WHAT IS NEEDED
Render the lines below as a numbered list, omitting any blank lines and leaving the pictures out of the output.

RECORDS FOR THIS TASK
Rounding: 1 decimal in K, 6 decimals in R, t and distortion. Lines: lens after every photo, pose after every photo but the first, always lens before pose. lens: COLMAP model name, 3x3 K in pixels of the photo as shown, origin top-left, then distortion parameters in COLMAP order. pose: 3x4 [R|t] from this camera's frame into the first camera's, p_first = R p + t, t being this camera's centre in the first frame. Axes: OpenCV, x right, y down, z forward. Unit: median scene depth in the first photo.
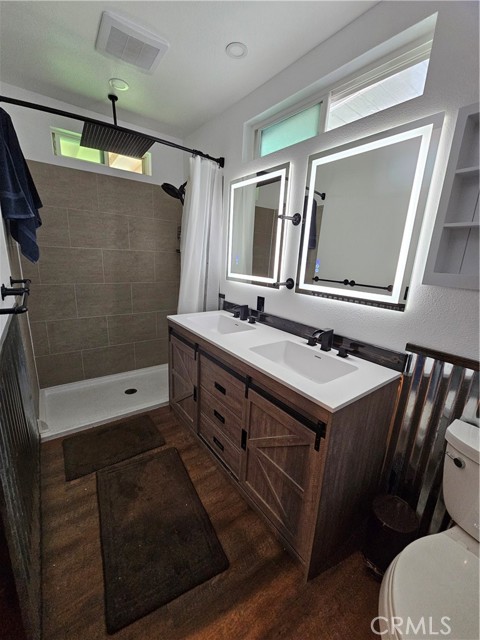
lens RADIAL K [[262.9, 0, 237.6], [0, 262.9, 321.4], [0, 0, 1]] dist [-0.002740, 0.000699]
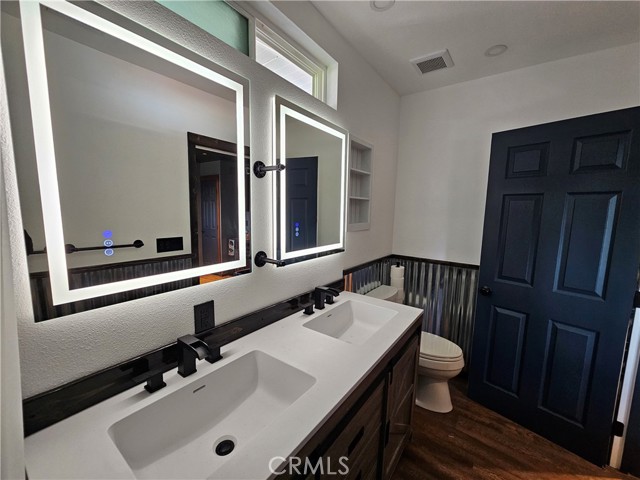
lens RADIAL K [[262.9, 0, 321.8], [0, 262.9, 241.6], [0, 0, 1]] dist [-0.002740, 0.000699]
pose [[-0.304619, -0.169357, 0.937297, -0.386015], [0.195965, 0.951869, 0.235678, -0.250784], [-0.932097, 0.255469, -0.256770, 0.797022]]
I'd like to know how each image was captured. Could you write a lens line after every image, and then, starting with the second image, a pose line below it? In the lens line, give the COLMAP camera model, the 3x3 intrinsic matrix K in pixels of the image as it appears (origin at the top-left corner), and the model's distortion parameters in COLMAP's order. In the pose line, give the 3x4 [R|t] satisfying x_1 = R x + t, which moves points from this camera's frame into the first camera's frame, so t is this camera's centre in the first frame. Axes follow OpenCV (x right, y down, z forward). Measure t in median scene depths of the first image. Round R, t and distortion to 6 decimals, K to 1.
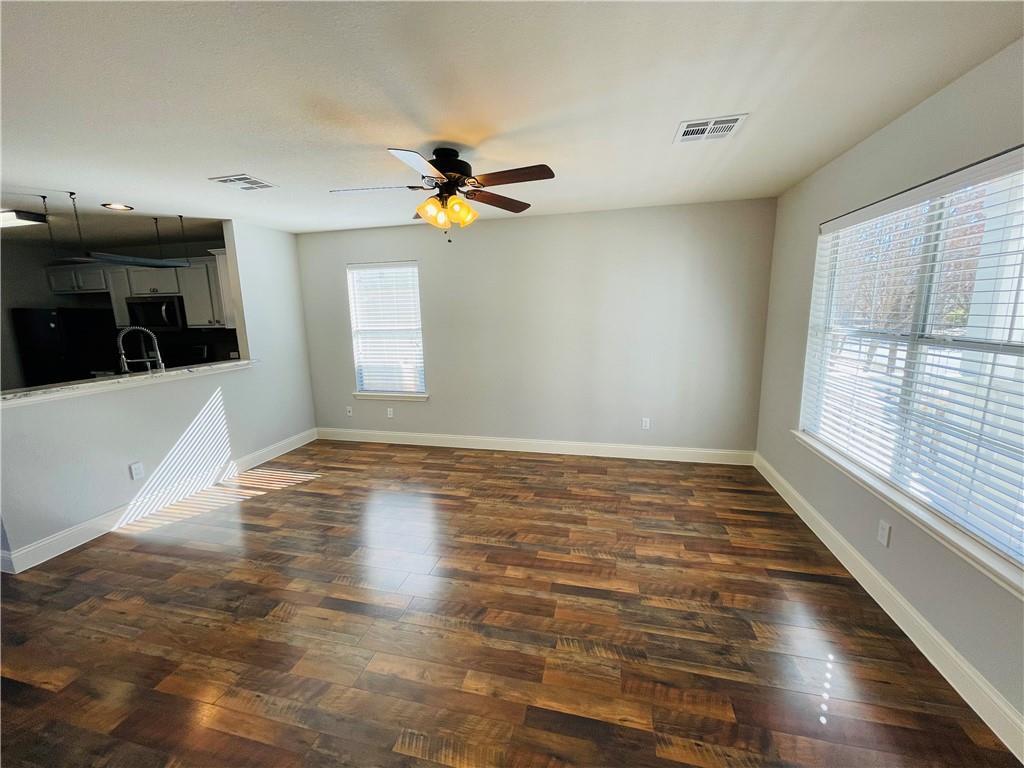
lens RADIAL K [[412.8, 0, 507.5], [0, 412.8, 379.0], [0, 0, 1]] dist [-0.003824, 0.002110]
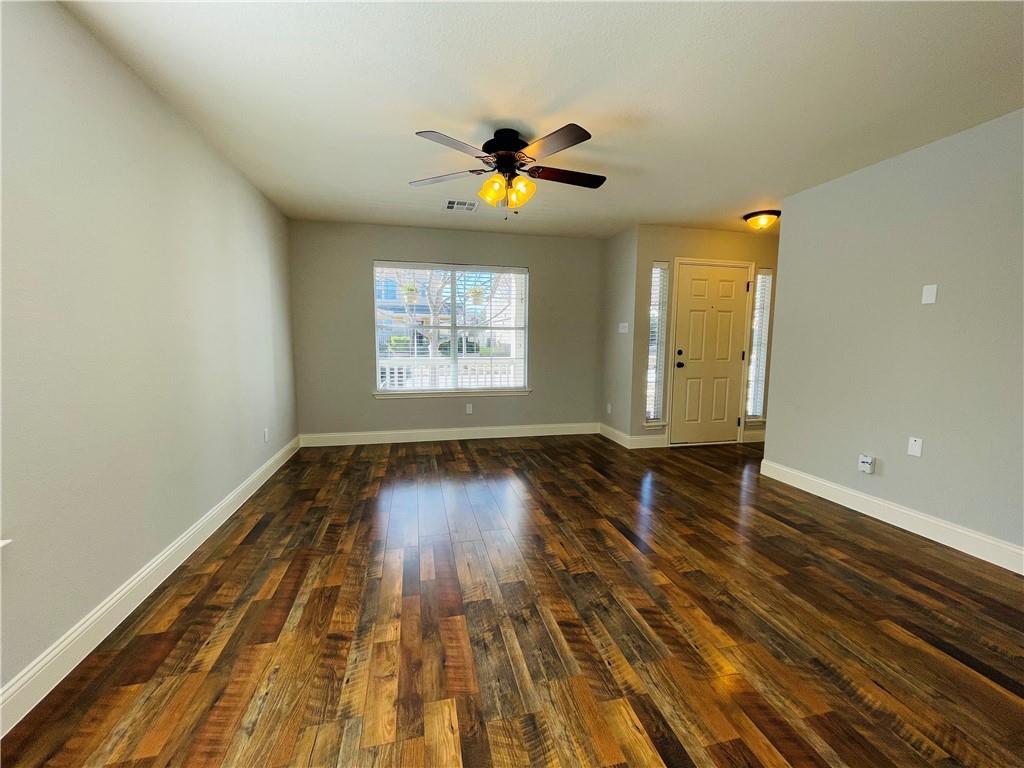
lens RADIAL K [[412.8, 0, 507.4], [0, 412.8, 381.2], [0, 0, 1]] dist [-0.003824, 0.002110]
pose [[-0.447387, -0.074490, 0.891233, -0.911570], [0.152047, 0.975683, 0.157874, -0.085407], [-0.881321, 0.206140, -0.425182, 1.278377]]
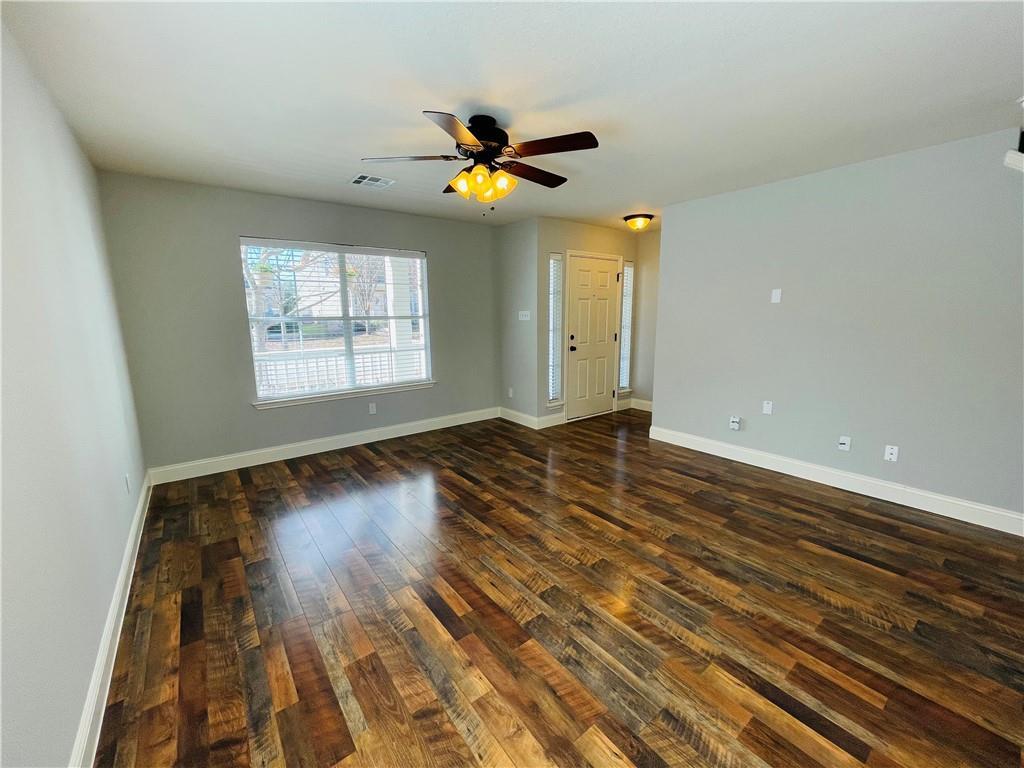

SOLUTION
1. Rounding: 1 decimal in K, 6 decimals in R, t and distortion. Lines: lens after every photo, pose after every photo but the first, always lens before pose. lens: COLMAP model name, 3x3 K in pixels of the photo as shown, origin top-left, then distortion parameters in COLMAP order. pose: 3x4 [R|t] from this camera's frame into the first camera's, p_first = R p + t, t being this camera's centre in the first frame. Axes: OpenCV, x right, y down, z forward. Unit: median scene depth in the first photo.
2. lens RADIAL K [[262.9, 0, 237.6], [0, 262.9, 321.4], [0, 0, 1]] dist [-0.002740, 0.000699]
3. lens RADIAL K [[262.9, 0, 321.8], [0, 262.9, 241.6], [0, 0, 1]] dist [-0.002740, 0.000699]
4. pose [[-0.304619, -0.169357, 0.937297, -0.386015], [0.195965, 0.951869, 0.235678, -0.250784], [-0.932097, 0.255469, -0.256770, 0.797022]]
5. I'd like to know how each image was captured. Could you write a lens line after every image, and then, starting with the second image, a pose line below it? In the lens line, give the COLMAP camera model, the 3x3 intrinsic matrix K in pixels of the image as it appears (origin at the top-left corner), and the model's distortion parameters in COLMAP's order. In the pose line, give the 3x4 [R|t] satisfying x_1 = R x + t, which moves points from this camera's frame into the first camera's frame, so t is this camera's centre in the first frame. Axes follow OpenCV (x right, y down, z forward). Measure t in median scene depths of the first image. Round R, t and distortion to 6 decimals, K to 1.
6. lens RADIAL K [[412.8, 0, 507.5], [0, 412.8, 379.0], [0, 0, 1]] dist [-0.003824, 0.002110]
7. lens RADIAL K [[412.8, 0, 507.4], [0, 412.8, 381.2], [0, 0, 1]] dist [-0.003824, 0.002110]
8. pose [[-0.447387, -0.074490, 0.891233, -0.911570], [0.152047, 0.975683, 0.157874, -0.085407], [-0.881321, 0.206140, -0.425182, 1.278377]]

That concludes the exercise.